Речь шла лишь о том, чтобы «приспособить Ипсбрук-скую программу к современному миру»{323}
. Составители новой программы опять обратились к истокам — «Рерум Новарум» со всеми его основополагающими идеями социального католицизма: достоинством человеческой личности, отвлеченным гуманизмом, признанием частной собственности и мифом о депролетаризации масс. Допускалась частичная национализация, но так, чтобы она не привела к полному исчезновению частной собственности. В духе современности — упования на регулирующую роль буржуазного государства. Все те же атаки на материалистическую философию, научную теорию классов и классовой борьбы, на теорию прибавочной стоимости. «Это ложь, что только условия материальной жизни общества определяют идеи и учреждения. Это ложь, что история человечества сводится только к классовой борьбе»{324}. Рядом с этими атавистическими идеями были, конечно, новые мотивы: «человеческие отношения», «соучастие в управлении производством и прибылях», преподносимые как надежное средство «изменить систему». Программа имела в виду такую реформу общества, при которой предприниматель и трудящийся стали бы «нс врагами, а сотрудниками», а сама реформа осуществлялась «в согласии с капиталистами».Все документы конфедерации этого времени пропитаны грубым антикоммунизмом; она ставила себе в заслугу, что только ее движение дает трудящимся веру, необходимую для «победы» над коммунизмом. Под этим углом зрения она рассматривала и международные отношения. На словах претендуя быть «инструментом мира», она своими клеветническими измышлениями об СССР давала пропагандистский материал поджигателям войны.
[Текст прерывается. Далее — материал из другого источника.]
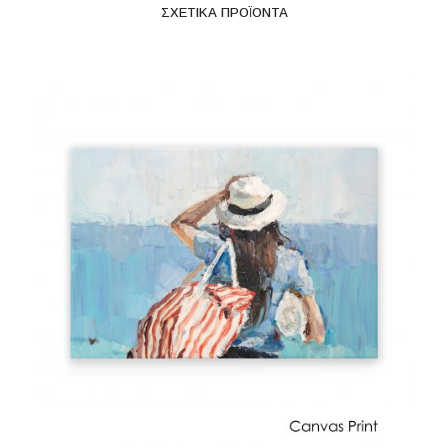
ΣΧΕΤΙΚΆ ΠΡΟΪΌΝΤΑ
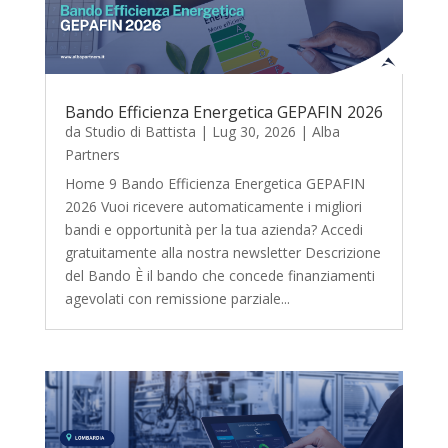
Bando Efficienza Energetica GEPAFIN 2026
da
Studio di Battista
|
Lug 30, 2026
|
Alba
Partners
Home 9 Bando Efficienza Energetica GEPAFIN
2026 Vuoi ricevere automaticamente i migliori
bandi e opportunità per la tua azienda? Accedi
gratuitamente alla nostra newsletter Descrizione
del Bando È il bando che concede finanziamenti
agevolati con remissione parziale...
Послевоенная программа христианских союзов исходила из того, что государственно-монополистический капитализм приблизил социальный строй к христианскому общественному идеалу. Ее составители узрели не только улучшение судьбы трудящихся, «извлекших пользу из многочисленных социальных законов», по и значительные структурные сдвиги в самом рабочем классе в эпоху, когда государство выступает партнером рабочих организаций. «Есть ли еще рабочий класс?» — вопрошала газета «О травай».
Антикапитализм остался, но острие его было обращено в прошлое. Восхвалялось современное «общество благоденствия», давшее трудящимся больше, «нежели дали антикапиталистические режимы». В практической деятельности союзы МКХП увлекались приобретением мелких акций, новыми формами оплаты трудящихся вроде «зарплат-инвестиций» — этими призраками овладения собственностью, всевозможными формами соучастия, разработанными до мельчайших деталей на конгрессе 1952 г., участием в планирующих органах и паритетных комиссиях, оцениваемых как «революционная мера».
Разнообразная работа союзов свелась к лозунгу поссибилистов: «каждый день добиться чего-нибудь».
Поддержка Европейского экономического сообщества была объявлена «генеральной линией христианского синдикализма». Получив доступ в социальный комитет сообщества, эмиссары МКХП обещали основать «Европу трудящихся, а не капиталистов»{325}
, поднять социальный уровень всех стран ЕЭС. Главное в ЕЭС, говорили они, это «человеческий аспект», а потому оно «наше дело». Своим «делом» они объявили и план политического объединения Европы, откровенно направленный против стран социализма.Теория множественности профсоюзов в программе не просто сохранилась как условие для выражения свободы личности: в ее обосновании появились новые мотивы. Генеральный секретарь конфедерации Ванистендель «открыл» социологический закон, согласно которому профсоюзы, которых он именует «группами давления», не должны превышать определенного размера; в противном случае они своей монополией ставят под угрозу демократию. Если бы, рассуждает он, профсоюзный центр ФРГ объединял 12–14 млн. членов, правительство ФРГ было бы парализовано. То же самое случилось бы, если бы АФТ-КПП достигла численности 40–45 млн. человек.
Вновь МКХП подняла флаг партийно-политического нейтралитета. Конгресс 1945 г. запретил профсоюзным функционерам участвовать в парламенте и администрации [28]
. На практике все выглядело иначе. Профсоюзные работники, например ФКХТ, заседали в парламенте на скамьях католической партии (МРП), нередко призывали голосовать за тот или иной список.Само собой разумеется, в Бельгии свое доверие они выражали только христианско-социальной партии, во Франции — МРП.
Теория стачек восстановлена в прежнем виде — их принимали как неизбежное зло, мечтали о том, чтобы «жестокое право силы уступило место светлой силе права». Тесье предпочитал забастовке «всякое согласованное решение, всякий арбитраж»{326}
. Всеобщие стачки крайне нежелательны, «дикие» отклонялись, а политические приравнивались к мятежу.